The old Messiah in the flesh is with them; therefore the new Comforter, the Spirit, is far from them. What hindered their being comforted? Jesus Himself, who, comforting, stood before them, was the hindrance. As long as He, this Messiah, bearing all the prophetic marks upon Him, stood before them in person, this, His person continued to be a foundation and prop to that system of vanities which bewitched their heads and hearts, The form must pass away from their eyes before the Spirit could enter their souls. It was good for them that Jesus should go away. Before He, the Christ after the flesh, went away, the Christ after the Spirit could not come. When the former vanished the latter appeared.

The visible, tangible Messiah was the false foundation of all their erroneous notions about a splendid worldly kingdom. The ascension of Christ, the removal of His human form from the eyes of His disciples, was necessary to initiate a purely spiritual kingdom, the basis of which is faith in a risen and invisible Messiah enthroned in heaven. For the same reason the bodily absence of Christ will continue till He descends to judge the quick and the dead and terminate the probationary history of mankind on the earth. His reign as a visible king for a thousand years would be a long step backward. It would destroy the conditions of the development of that stalwart faith which Christ has pronounced specially blessed: "Blessed are they that have not seen and yet have believed."

Again, it was expedient for Jesus to substitute for His visible presence the invisible Comforter for the emancipation of the Jews from "the letter that killeth" — a complex ritual which they had for more than fourteen centuries obeyed with a mechanical precision. This altar ritual, chiefly of bloody sacrifices typifying the atonement in Christ's death, had accomplished its purpose and should now be laid on the shelf as one of "the beggarly elements" — a rudimentary and preparatory dispensation. Also the burdensome law of ceremonial purity, must now be abrogated because it had become a yoke upon the neck of an unspiritual people.

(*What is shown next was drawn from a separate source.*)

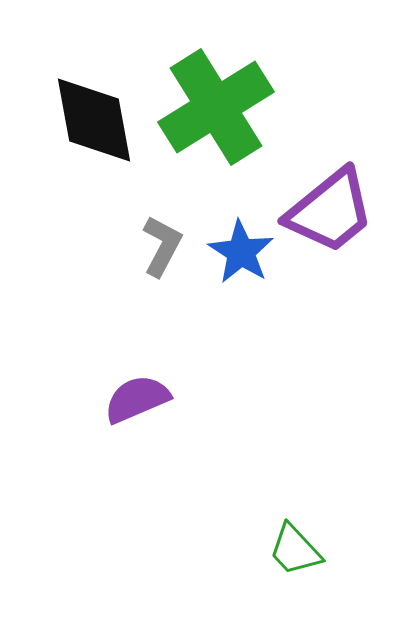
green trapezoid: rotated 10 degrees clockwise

How can this ingrained hereditary worship of "the letter that killeth" all joyful freedom of service be done away without destroying the religious spirit? Christ herein exhibits divine wisdom. He enforced no ceremonial law, nor did He formally abrogate any. But He inculcated the true spirit in which that law should be administered while the Mosaic dispensation should continue. He did not command fasting, but corrected its disgusting ostentation, while intimating that it was not in harmony with His joyful gospel, but, rather, as incongruous as a new patch on an old garment (Matt. ix. 15-17, Revised Version). He did not abolish bloody sacrifices, but prescribed the spirit of reconciliation in which they should be laid upon the altar. He knew that faith in His atonement would supersede the altar ritual without its formal repeal. He did not re-enact the law of tithes, but He insisted that while it continued it should be accompanied by justice, mercy, faith and love. He sought to enthrone in all hearts supreme love to God as the sum of all duties toward God. Then He sends down the Spirit of love, who sheds abroad the love of God in the heart. This inspiration of the evangelical Spirit gradually overcomes the spirit of bondage to the letter, the legal spirit, first in Stephen, then in Saul of Tarsus, and then in the whole Gentile section of the Church, and finally in Peter and the believing Jews. Thus the whole Levitical law is quietly laid aside without a convulsion destructive of faith in revelation. To accomplish this amazing change it was necessary that the God-Man should retire and the God-Spirit should be His successor.

The Gospel of the Comforter, Chapter 10.